Snowy Hydro will construct the Kurri Kurri generator after receiving a $600 million capital injection from the Morrison government to fund the project.

The Morrison government decided to proceed with the project after having claimed that at least 1,000MW of new dispatchable generation capacity would need to be built to maintain reliable supplies of electricity after the closure of the Liddell power station – despite energy market regulators insisting the actual new-build requirement was just a fraction of that amount.

Gas generators supplied just 1.5 per cent of New South Wales’ electricity supplies in 2021. The market share for gas in New South Wales has collapsed since 2013, when it reached 6.5 per cent for the year, as the growth of lower-cost supplies of wind and solar pushed it out of the market.

Business case documents released by Snowy Hydro suggest the Kurri Kurri plant may operate for the equivalent of just two per cent of its rated power output across an entire year, meaning the project will be reliant on periods of higher wholesale electricity prices to generate sufficient revenues to be viable.

Chief executive of the Clean Energy Council, Kane Thornton, said that a big battery project would deliver better outcomes for consumers, while avoiding the need to be supplied by fossil gas.

“The Kurri Kurri plant is only expected to run for about one week of every year. When battery storage can deliver a cost saving of 30 per cent while delivering greater flexibility and significantly reducing emissions intensity, it makes no sense to be spending taxpayer dollars on this fossil fuel project,” Thornton said.

“It sends the wrong message to clean energy investors and to communities at a time when the International Energy Agency says that there is no space for new fossil fuel developments if the world is to reach net-zero emissions by 2050.”

Gas market analyst, IEEFA’s Bruce Robertson, said progressing with the new gas plant would ultimately lead to higher electricity prices for consumers by forcing unnecessary and high-cost generation capacity into the grid.

“The Australian Energy Market Operator has said we do not need any new gas-fired power plants, the electricity they produce is very expensive and producing more expensive electricity will force up the price for consumers,” Robertson said.

“The Kurri Kurri gas plant comes at great cost to the Australian taxpayer who will be subsidising this white elephant.”
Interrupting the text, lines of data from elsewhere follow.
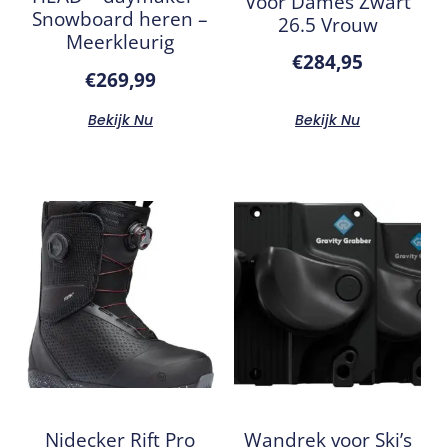
Voor Dames Zwart
Snowboard heren –
26.5 Vrouw
Meerkleurig
€
284,95
€
269,99
Bekijk Nu
Bekijk Nu
Nidecker Rift Pro
Wandrek voor Ski’s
After initially criticising the Morrison government’s plan to build the new generator at Kurri Kurri, the federal Labor opposition has said it will instead back the project, on the condition that it is transitioned to hydrogen fuel as soon as possible.

Labor’s proposal – which could add a further $700 million to the cost of the project to convert the plant to run on hydrogen – has also been met with criticism. As Mountain outlined in a piece for RenewEconomy, hydrogen for power generation is currently one of the most inefficient uses of the fuel.

350 Australia Senior Campaigner Shani Tager called on the Morrison government to cancel the planned investment in the Kurri Kurri project, arguing that the construction of a new fossil fuel generator was incompatible with commitments to decarbonise Australia’s economy.

“If the Morrison Government had any sense, they’d pull the pin on this expensive, polluting gas power station that the market has said we don’t need. Instead, they’re pushing ahead, and we’ll all be left footing the bill,” Tager said.

“Not only is this burning public money, it flies in the face of climate science with the International Energy Agency saying there’s no role for new gas projects on the pathway to net zero emissions by 2050. Even the Liberals own energy market operator says this isn’t needed.”

Michael Mazengarb is a Sydney-based reporter with RenewEconomy, writing on climate change, clean energy, electric vehicles and politics. Before joining RenewEconomy, Michael worked in climate and energy policy for more than a decade.